[Given records]
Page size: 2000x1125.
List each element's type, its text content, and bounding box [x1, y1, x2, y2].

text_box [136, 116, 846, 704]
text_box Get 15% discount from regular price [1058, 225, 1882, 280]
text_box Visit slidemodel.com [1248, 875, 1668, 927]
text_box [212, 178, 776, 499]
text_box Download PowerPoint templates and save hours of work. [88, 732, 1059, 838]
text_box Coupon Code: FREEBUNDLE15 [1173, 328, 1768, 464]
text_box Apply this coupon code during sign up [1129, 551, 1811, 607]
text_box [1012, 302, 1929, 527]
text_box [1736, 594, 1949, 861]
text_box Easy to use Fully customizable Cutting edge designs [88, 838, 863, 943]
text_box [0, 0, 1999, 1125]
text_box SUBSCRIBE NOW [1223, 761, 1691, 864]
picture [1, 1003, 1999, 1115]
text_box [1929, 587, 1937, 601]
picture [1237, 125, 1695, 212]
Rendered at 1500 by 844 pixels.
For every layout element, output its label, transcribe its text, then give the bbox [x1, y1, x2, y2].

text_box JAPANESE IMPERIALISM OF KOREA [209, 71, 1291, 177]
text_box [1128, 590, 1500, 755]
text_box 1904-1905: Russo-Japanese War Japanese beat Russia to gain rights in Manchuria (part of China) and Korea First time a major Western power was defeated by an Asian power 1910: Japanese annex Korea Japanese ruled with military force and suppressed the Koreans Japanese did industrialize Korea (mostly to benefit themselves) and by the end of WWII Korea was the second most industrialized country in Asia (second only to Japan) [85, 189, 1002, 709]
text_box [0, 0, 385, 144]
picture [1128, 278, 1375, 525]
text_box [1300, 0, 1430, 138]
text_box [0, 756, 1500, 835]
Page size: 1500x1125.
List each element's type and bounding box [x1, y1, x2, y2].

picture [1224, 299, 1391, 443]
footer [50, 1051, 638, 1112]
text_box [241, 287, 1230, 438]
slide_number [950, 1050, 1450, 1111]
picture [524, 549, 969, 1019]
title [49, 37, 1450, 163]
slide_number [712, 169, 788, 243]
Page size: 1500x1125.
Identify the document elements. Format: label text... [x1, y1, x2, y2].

[Work request] From the line holding "text_box [1300, 0, 1430, 138]" to the last line of the data above, copy every line exactly and include nothing more.

[Problem solution]
text_box [1300, 0, 1430, 138]
text_box [0, 756, 1500, 835]
Page size: 1500x1125.
List each element's type and bounding box [x1, y1, x2, y2].

picture [1224, 299, 1391, 443]
footer [50, 1051, 638, 1112]
text_box [241, 287, 1230, 438]
slide_number [950, 1050, 1450, 1111]
picture [524, 549, 969, 1019]
title [49, 37, 1450, 163]
slide_number [712, 169, 788, 243]
Page size: 1500x1125.
Identify the document elements. Format: label text... [x1, y1, x2, y2].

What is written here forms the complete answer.